Los Early Adopters – en castellano, primeros… ¿adoptantes? – son el público deseado por los nuevos lanzamientos al mercado con componente innovador. La novedosa solución atiende a una necesidad real, y están está lo suficientemente ávidos de resolver su problema como para querer vérselas con un producto/servicio con aristas, que todavía no está del todo bien resuelto. Están deseosos de compartir el feedback fruto de su experiencia para mejorar la solución, una información de indudable valor para el desarrollo. Y cuando se sienten satisfechos, quieren compartir su descubrimiento con la mayoría, abriendo las puertas de lo mainstream con su persuasión.
Antes de nada, desempolvemos los apuntes de marketing para recordar de dónde viene lo de Early Adopters. El concepto forma parte de la Curva de Adopción de la Innovación, un modelo propuesto por el sociólogo Everett Rogers en el libro Diffusion of Innovations (1962). En la curva, los consumidores quedan agrupados de la siguiente manera:
Innovators (Innovadores): Geeks, más interesados en la propia tecnología que en una necesidad concreta.
Early Adopters (Primeros seguidores): Creadores de tendencias.
Mayoría, mas o menos temprana: Los que vamos donde va Vicente.
Laggards (Rezagados): Los más reacios al cambio. No necesariamente amish.
Las personas Early Adopters son las más capacitadas para comprender la propuesta de valor del proyecto, de ahí su importancia. Sin embargo, la inclinación por la innovación, y por la aventura de “ser la primera”, puede venir acompañada de riesgos y desventuras que lleguen a romper la predisposición favorable de las Early Adopters. Algo a considerar a la hora de establecer una relación con las potenciales Early Adopters identificadas para nuestro producto/servicio.

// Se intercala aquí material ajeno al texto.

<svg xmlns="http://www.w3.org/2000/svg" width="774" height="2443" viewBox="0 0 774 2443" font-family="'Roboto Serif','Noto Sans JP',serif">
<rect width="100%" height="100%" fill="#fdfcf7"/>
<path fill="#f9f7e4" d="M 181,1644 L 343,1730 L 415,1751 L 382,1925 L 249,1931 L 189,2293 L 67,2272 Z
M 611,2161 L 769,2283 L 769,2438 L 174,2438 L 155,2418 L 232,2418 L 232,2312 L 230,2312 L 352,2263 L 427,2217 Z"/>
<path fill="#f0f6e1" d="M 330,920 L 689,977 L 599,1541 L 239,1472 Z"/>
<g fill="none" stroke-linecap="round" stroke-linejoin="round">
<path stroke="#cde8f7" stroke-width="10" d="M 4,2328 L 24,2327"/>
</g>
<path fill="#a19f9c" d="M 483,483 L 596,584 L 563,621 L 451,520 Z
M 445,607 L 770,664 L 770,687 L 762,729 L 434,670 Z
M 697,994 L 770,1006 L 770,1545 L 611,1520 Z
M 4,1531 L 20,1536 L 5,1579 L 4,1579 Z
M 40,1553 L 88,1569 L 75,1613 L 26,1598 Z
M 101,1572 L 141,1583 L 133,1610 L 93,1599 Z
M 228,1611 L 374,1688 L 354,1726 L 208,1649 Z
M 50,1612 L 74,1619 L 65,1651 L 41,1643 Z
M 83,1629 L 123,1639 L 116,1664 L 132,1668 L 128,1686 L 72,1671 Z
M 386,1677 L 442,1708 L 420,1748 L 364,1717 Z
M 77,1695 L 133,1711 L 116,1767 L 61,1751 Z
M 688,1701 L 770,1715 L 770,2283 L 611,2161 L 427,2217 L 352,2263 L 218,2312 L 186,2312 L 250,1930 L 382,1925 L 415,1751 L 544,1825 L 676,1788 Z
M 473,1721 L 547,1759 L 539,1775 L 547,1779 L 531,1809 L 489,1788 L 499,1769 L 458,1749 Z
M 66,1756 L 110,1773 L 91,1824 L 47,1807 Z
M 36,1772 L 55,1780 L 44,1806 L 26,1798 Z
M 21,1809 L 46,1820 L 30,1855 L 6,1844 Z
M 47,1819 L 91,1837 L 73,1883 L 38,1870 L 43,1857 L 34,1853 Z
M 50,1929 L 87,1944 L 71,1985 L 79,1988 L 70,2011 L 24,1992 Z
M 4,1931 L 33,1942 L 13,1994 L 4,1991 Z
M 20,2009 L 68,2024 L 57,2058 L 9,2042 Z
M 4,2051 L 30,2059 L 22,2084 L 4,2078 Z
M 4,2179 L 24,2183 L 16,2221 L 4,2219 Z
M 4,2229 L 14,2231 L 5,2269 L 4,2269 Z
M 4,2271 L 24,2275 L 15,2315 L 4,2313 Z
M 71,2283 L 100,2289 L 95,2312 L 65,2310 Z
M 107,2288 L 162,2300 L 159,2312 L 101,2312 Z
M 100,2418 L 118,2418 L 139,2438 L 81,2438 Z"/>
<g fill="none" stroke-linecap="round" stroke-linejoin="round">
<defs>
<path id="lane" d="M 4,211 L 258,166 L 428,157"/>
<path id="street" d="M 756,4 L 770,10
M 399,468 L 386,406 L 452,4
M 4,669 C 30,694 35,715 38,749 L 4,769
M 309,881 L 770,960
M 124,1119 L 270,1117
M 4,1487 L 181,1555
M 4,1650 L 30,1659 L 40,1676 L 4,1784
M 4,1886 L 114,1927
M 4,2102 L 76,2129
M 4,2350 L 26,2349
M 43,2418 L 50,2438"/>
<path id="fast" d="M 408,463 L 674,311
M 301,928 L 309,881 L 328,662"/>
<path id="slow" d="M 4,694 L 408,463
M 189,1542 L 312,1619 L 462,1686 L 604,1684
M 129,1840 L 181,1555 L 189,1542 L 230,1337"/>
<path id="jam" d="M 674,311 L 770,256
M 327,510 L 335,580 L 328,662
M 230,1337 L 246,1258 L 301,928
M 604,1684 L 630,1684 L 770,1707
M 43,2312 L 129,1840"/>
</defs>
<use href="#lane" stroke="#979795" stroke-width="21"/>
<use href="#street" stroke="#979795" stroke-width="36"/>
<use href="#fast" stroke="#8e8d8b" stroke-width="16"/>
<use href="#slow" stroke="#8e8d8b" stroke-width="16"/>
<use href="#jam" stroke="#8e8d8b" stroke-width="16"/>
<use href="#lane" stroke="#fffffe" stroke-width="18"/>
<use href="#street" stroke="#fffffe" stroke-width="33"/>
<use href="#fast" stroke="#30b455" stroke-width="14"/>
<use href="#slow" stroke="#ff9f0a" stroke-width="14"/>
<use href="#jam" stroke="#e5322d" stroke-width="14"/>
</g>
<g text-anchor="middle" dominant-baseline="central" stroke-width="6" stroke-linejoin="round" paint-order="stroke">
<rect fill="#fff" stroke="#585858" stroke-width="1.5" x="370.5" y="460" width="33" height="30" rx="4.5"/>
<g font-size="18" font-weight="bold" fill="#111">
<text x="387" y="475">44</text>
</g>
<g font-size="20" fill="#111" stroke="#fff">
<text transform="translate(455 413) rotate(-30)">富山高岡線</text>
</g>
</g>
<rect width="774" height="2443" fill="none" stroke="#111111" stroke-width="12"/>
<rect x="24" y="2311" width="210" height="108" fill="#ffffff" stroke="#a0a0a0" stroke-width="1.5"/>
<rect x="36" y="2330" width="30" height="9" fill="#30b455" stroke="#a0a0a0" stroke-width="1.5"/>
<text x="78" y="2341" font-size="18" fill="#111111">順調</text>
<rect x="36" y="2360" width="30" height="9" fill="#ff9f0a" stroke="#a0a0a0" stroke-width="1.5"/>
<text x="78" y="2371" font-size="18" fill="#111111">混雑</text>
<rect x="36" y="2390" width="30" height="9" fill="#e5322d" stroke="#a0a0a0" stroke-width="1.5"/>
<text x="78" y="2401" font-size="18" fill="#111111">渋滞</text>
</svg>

El principal problema que se le ha achacado tradicionalmente a la condición de early adopter es el sobrecoste financiero. La avidez por obtener una solución innovadora ha llevado a los early adopters a pagar precios muy superiores que los que se fijan después, cuando los productos son ya populares, o se alcanzan economías de escala. Esto, en realidad, va unido a su disposición a aceptar las imperfecciones del nuevo producto, así como los problemas derivados de las incompatibilidades con su entorno – sistemas operativos distintos, o la escasez de puntos de carga para los coches eléctricos –.
El coste de oportunidad de apostar por algo que quizá nunca llegue a cuajar, no obstante, resulta mayor. Quien se compró un reproductor Betamax, no solo se vio en la situación de no poder disfrutar de nuevos títulos con su aparato, se le generó una pequeña herida en el ego al ver al VHS dominando el videoclub – aunque a día de hoy siga defendiendo las bondades del Beta –.
A lo anterior le sumamos el riesgo de verse traicionado. En el contexto en el que no solo pagamos con dinero, si no también con otorgar acceso a nuestros datos, el entusiasmo por acceder a un servicio nos lleva a no pensar demasiado para darle a “aceptar”. Un mal uso de los datos, o descubrir a la postre que un dispositivo graba nuestras conversaciones, puede llevar al Early Adopter rápidamente del entusiasmo al cinismo. Y, como consecuencia, de ser prescriptor a ser hater.
La asunción de estos sobrecostes y riesgos por parte de Early Adopter debe verse reconocida y premiada como corresponde. Premiada con transparencia e información sobre el proyecto. Con canales de interacción, y el ejercicio de la interacción. Y otorgando al testimonio del Early Adopter el protagonismo que se merece en la comunicación de la propuesta de valor.